Investor Takeaway: SCC faces its biggest challenge in decades. While management insists it has a strong chance in the upcoming auction, uncertainty will weigh heavily on the stock until a final DOE decision is made.

 

GCash – IPO Prospects

GCash, the country’s leading e-wallet, has long been rumored to pursue a landmark IPO. However, reports indicate that the listing may be delayed to the second half of 2026, citing weak market conditions and cautious investor sentiment.

  • Market Impact: A GCash IPO would be one of the largest in Philippine history, potentially revitalizing the PSE and attracting retail investors.
  • Challenges: Market volatility and regulatory hurdles have slowed progress.
  • Investor Sentiment: Despite delays, anticipation remains high. GCash’s dominant market share in digital payments positions it as a future blue-chip candidate once listed.

Maya – IPO Update

Maya, one of the Philippines’ leading fintech firms, is now actively exploring an IPO that could raise between $500 million and $1 billion, according to Bloomberg. The PLDT-backed company has engaged financial advisers to study the potential listing, with heavyweight investors such as KKR, Tencent, and IFC already on board.

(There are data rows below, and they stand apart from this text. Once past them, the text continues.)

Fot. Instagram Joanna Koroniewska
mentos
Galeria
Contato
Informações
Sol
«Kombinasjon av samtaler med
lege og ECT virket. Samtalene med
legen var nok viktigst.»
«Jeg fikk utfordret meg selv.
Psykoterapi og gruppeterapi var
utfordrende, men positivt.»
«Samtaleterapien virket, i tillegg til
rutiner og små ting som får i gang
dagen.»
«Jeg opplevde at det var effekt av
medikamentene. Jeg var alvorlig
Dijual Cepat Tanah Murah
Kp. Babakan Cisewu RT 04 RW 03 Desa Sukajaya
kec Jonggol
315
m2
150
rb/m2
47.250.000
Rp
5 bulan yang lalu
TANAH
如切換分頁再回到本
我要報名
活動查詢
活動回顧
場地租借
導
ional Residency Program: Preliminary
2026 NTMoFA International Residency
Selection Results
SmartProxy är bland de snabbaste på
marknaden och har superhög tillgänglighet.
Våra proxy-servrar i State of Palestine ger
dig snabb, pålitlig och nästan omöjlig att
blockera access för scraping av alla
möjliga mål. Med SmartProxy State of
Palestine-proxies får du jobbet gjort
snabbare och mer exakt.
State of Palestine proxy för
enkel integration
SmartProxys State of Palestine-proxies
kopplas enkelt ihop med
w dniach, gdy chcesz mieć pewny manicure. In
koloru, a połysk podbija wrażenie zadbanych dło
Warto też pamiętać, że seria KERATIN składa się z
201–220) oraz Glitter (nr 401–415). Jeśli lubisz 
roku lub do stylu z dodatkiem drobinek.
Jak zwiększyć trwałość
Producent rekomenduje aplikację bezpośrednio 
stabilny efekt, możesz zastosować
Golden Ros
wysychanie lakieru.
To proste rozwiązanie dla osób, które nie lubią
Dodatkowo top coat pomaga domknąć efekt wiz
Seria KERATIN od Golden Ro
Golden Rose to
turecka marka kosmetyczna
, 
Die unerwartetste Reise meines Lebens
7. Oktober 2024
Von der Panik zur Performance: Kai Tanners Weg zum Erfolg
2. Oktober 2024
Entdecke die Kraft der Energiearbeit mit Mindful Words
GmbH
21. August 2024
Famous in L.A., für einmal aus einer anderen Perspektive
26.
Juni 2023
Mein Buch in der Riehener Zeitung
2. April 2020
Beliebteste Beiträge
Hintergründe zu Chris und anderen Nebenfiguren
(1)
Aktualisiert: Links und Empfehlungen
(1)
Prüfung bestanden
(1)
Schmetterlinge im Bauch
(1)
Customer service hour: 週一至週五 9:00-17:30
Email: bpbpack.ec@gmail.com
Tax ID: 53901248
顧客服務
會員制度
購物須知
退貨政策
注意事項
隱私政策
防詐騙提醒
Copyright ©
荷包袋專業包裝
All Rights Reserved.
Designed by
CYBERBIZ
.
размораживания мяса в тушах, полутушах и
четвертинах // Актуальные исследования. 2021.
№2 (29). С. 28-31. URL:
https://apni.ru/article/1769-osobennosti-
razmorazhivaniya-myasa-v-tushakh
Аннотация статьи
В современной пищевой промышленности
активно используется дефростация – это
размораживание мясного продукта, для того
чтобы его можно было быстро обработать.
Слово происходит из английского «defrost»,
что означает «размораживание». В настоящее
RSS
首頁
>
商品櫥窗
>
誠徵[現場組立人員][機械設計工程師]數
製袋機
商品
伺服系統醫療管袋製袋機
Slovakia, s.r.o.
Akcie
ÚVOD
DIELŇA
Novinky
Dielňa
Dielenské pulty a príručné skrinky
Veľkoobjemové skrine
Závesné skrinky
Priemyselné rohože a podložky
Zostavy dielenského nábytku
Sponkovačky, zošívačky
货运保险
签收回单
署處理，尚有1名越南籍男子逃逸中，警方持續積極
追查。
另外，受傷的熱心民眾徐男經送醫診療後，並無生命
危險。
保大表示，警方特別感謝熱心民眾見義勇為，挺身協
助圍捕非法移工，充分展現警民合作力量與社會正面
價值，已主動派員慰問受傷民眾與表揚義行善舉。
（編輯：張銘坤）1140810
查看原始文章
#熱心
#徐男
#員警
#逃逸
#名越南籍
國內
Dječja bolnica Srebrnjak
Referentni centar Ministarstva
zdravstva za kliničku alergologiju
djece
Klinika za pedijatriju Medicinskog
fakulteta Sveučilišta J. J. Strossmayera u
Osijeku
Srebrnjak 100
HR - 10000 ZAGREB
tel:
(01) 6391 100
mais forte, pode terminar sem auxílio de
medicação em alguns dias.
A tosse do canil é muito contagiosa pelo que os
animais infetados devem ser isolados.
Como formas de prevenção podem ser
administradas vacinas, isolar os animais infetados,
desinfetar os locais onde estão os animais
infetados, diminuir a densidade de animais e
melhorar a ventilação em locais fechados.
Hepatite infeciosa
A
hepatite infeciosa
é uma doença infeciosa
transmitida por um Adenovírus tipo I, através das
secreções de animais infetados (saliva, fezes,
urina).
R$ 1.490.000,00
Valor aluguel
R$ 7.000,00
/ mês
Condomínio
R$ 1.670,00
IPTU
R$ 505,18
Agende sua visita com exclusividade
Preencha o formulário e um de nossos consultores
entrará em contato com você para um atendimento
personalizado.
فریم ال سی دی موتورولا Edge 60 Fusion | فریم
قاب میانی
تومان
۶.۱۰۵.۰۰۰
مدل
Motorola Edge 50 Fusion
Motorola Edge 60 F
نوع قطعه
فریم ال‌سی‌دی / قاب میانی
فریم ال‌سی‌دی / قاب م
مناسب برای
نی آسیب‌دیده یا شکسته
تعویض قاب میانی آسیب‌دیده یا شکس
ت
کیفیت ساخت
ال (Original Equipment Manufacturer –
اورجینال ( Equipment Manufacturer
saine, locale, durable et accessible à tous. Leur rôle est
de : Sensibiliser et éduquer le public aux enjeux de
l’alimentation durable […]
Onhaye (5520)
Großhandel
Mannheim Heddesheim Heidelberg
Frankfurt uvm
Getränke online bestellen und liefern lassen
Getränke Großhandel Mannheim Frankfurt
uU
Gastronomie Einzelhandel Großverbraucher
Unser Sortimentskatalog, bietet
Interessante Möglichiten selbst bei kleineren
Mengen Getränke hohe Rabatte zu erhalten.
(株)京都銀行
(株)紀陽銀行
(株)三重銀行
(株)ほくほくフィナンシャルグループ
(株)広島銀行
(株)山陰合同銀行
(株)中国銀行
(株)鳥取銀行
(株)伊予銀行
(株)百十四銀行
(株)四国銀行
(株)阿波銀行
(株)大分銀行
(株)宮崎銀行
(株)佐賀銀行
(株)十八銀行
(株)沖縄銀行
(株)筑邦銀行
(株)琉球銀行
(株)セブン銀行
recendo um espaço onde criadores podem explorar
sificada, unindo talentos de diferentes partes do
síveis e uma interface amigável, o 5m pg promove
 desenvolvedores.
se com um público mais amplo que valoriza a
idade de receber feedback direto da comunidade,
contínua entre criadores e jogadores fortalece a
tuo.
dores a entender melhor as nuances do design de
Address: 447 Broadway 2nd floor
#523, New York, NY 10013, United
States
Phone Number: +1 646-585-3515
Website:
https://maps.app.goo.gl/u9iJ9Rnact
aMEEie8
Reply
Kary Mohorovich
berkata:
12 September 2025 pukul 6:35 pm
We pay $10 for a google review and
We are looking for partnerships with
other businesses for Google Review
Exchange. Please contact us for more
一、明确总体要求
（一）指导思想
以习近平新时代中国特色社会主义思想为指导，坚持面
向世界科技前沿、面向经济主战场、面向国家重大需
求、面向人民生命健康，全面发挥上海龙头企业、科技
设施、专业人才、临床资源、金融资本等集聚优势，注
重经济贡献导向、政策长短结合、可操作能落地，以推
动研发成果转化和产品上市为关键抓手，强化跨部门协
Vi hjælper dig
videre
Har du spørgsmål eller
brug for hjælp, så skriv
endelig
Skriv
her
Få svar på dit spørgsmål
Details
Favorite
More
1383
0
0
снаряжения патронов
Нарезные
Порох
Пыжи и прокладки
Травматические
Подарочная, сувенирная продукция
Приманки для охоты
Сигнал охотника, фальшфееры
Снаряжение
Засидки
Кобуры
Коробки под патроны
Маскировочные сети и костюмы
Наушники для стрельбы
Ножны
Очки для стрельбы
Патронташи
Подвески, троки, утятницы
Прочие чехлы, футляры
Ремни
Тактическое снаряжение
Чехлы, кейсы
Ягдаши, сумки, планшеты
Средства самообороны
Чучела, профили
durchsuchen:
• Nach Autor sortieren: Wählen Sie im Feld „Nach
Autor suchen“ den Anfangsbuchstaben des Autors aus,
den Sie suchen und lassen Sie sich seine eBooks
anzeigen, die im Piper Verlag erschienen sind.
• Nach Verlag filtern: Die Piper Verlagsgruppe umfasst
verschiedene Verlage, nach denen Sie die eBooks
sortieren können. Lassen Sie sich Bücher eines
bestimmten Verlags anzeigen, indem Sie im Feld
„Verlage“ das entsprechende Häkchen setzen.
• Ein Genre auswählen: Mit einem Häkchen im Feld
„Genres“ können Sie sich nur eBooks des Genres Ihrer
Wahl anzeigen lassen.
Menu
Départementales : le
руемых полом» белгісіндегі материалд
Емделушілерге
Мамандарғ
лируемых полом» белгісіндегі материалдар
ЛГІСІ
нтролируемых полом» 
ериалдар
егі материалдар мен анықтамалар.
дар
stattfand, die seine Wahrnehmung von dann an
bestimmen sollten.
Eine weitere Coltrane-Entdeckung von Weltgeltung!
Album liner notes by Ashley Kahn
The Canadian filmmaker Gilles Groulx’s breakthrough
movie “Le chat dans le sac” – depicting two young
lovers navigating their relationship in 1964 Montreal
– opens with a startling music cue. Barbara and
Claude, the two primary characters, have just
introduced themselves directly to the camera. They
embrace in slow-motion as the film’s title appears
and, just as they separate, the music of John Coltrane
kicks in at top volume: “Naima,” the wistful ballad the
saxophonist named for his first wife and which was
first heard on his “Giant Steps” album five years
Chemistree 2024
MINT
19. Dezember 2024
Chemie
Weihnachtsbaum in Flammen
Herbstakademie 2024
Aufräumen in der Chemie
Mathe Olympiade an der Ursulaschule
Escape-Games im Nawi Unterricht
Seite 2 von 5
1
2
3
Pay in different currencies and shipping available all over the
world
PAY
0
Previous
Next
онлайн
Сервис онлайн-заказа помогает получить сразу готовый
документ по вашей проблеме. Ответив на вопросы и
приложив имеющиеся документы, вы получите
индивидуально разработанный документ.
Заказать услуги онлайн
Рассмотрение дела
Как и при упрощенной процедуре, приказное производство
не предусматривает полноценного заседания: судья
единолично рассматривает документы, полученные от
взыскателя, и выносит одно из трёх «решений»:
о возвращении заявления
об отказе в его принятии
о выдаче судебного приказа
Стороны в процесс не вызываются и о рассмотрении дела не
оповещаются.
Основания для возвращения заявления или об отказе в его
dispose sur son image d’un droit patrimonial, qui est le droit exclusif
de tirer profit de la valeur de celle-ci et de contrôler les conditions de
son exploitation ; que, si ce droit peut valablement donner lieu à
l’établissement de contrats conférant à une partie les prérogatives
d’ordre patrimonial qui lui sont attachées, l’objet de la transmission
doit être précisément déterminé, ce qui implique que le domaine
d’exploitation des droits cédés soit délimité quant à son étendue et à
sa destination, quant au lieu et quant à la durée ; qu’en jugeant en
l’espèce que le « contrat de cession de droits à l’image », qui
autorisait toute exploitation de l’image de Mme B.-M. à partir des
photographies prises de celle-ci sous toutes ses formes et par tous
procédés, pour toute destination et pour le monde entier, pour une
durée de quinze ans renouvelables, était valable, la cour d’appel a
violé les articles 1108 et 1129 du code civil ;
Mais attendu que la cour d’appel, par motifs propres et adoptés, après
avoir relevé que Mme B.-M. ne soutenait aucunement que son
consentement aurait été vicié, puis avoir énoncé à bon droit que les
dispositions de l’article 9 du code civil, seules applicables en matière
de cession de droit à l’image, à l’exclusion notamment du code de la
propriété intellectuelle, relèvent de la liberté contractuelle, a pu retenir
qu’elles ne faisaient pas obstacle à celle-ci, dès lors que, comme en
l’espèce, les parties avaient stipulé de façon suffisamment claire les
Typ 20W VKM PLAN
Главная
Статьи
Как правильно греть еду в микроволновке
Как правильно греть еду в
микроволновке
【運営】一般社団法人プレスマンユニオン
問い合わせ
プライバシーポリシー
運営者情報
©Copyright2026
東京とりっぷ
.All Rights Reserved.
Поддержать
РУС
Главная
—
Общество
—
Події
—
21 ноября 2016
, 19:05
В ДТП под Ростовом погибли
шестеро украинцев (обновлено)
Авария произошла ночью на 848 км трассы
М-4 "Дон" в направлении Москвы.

  • Timeline: The deal could materialize as early as this year, but the final size and timing remain subject to market conditions.
  • Competition: The Philippine fintech sector is heating up, with digital lenders aggressively scaling credit portfolios to capture the underbanked population.

Maya’s Transformation

  • From Wallet to Bank: Formerly known as PayMaya, the firm has successfully pivoted into a full-service digital bank.
  • User Base: By end-2024, Maya Bank reported 5.4 million customers.
  • Loan Portfolio: It disbursed ₱68 billion in loans, leveraging consumer and merchant data to underwrite credit in a country where traditional banking penetration remains low.

Fundamental Insight

  • Growth Potential: The IPO would provide fresh capital to expand lending, enhance digital infrastructure, and strengthen market share.
  • Risks: Scaling credit portfolios in an underbanked market carries default risks. Market conditions could also delay or resize the offering.
  • Valuation Outlook: With strong backers and a proven pivot to profitability, Maya could command a premium valuation, especially if positioned as a regional fintech growth story.

Investor Takeaway: Maya’s IPO could be a landmark event for the Philippine fintech industry, signaling the maturity of digital banking in the country. Its success would not only provide investors with exposure to a fast-growing sector but also intensify competition with GCash.

Current State of the Market

Q1 2026 is shaping up as a volatile but opportunity-rich quarter. Traditional sectors face headwinds, but consumer and fintech stories are emerging as bright spots. The market is consolidating near the 6,300–6,400 range, awaiting clarity from regulators and central bank policy. For investors, the balance lies in defensive plays (dividend stocks) and forward-looking bets on fintech listings that could redefine the Philippine equity landscape.

February 2026 is navigating a mix of corporate expansion, regulatory headwinds, and IPO anticipation. Consumer and fintech sectors are showing resilience, led by Jollibee’s Korean acquisitions and Maya’s IPO plans, while energy and mining stocks like SCC and DMC face pressure from contract uncertainty. Overall, Q1 reflects cautious optimism, with investors balancing defensive plays and forward-looking bets in a market poised for transformation.